Committee Assignments
The Corporate Responsibility, Sustainability & Governance Committee, after consultation with the Chairman of the Board, makes recommendations for approval by the Board with respect to assignment of directors to committees, and the Chairs of committees. The Corporate Responsibility, Sustainability & Governance Committee annually reviews committee assignments.
Committee Meetings
The Chair of each committee, in consultation with the committee members and senior management, determines the frequency, agenda, and length of committee meetings consistent with any requirements of the committee’s charter. The schedule of all committee meetings is furnished to all directors.

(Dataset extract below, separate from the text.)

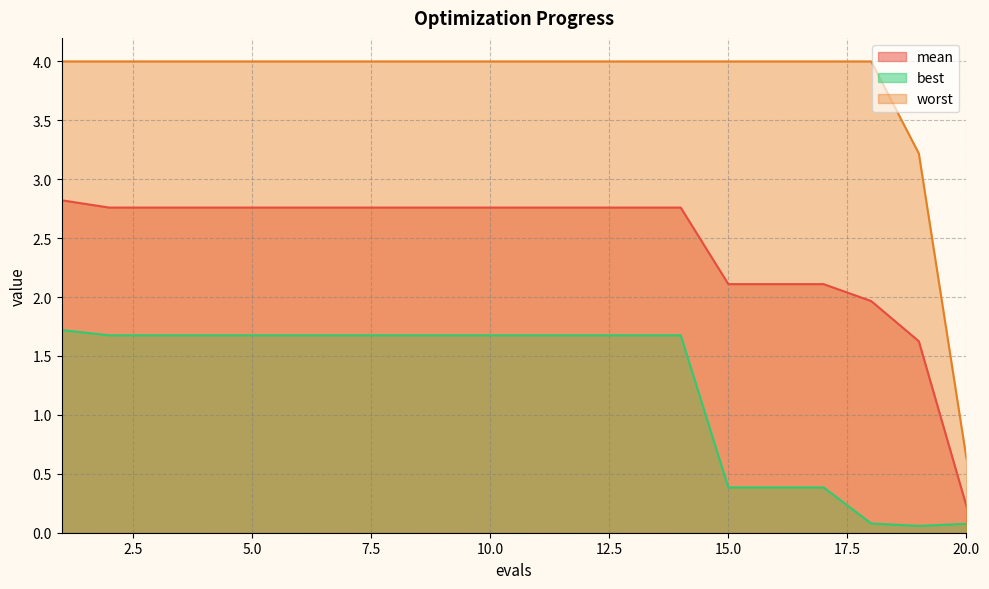

Which category has the highest value across all series?

1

MANAGEMENT REVIEW AND SUCCESSION
Evaluation of CEO
The Compensation Committee is responsible for overseeing the performance evaluation of the CEO. The Compensation Committee considers (1) achievement against approved financial performance measures and targets (such as revenue, net income, and earnings per share), and (2) other factors such as leadership, achievement of strategic goals, market position, and brand strength, which are signals of Company success. The Compensation Committee endeavors to reflect the CEO’s performance in the CEO’s compensation.
Succession Planning
The Board plans for succession of the Chairman, the CEO and certain other senior management positions in order to assure the orderly functioning and transition of the management of the Company in the event of emergency or retirement of senior management. As part of this process, the Chairs of the Corporate Responsibility, Sustainability & Governance Committee and the Compensation Committee, in consultation with the Chairman and CEO, assess management needs and abilities in the event a transition becomes necessary.
STOCK OWNERSHIP
The Board believes that significant stock ownership by directors and executive officers further aligns their interests with the interests of the Company’s shareholders. Accordingly, the Board requires that (a) within five years after joining the Board, each non-employee director hold Company stock valued at five times his or her annual cash retainer, and (b) within five years after being appointed to his or her position, each executive officer hold Company stock valued at the following multiple of his or her annual base salary:
· 6x for the Chief Executive Officer;
· 3x for the other Named Executive Officers (as listed in the Company’s proxy statement); and
· 2x for all other executive officers
Non-employee directors and executive officers serving as of June 20, 2013 are required to attain these ownership levels by June 20, 2018.
POLICIES AND GUIDELINES
Copies of the current version of these Corporate Governance Guidelines, the Company’s Code of Business Conduct and Ethics, and the charter of each key committee of the Board shall be posted on the Company’s website.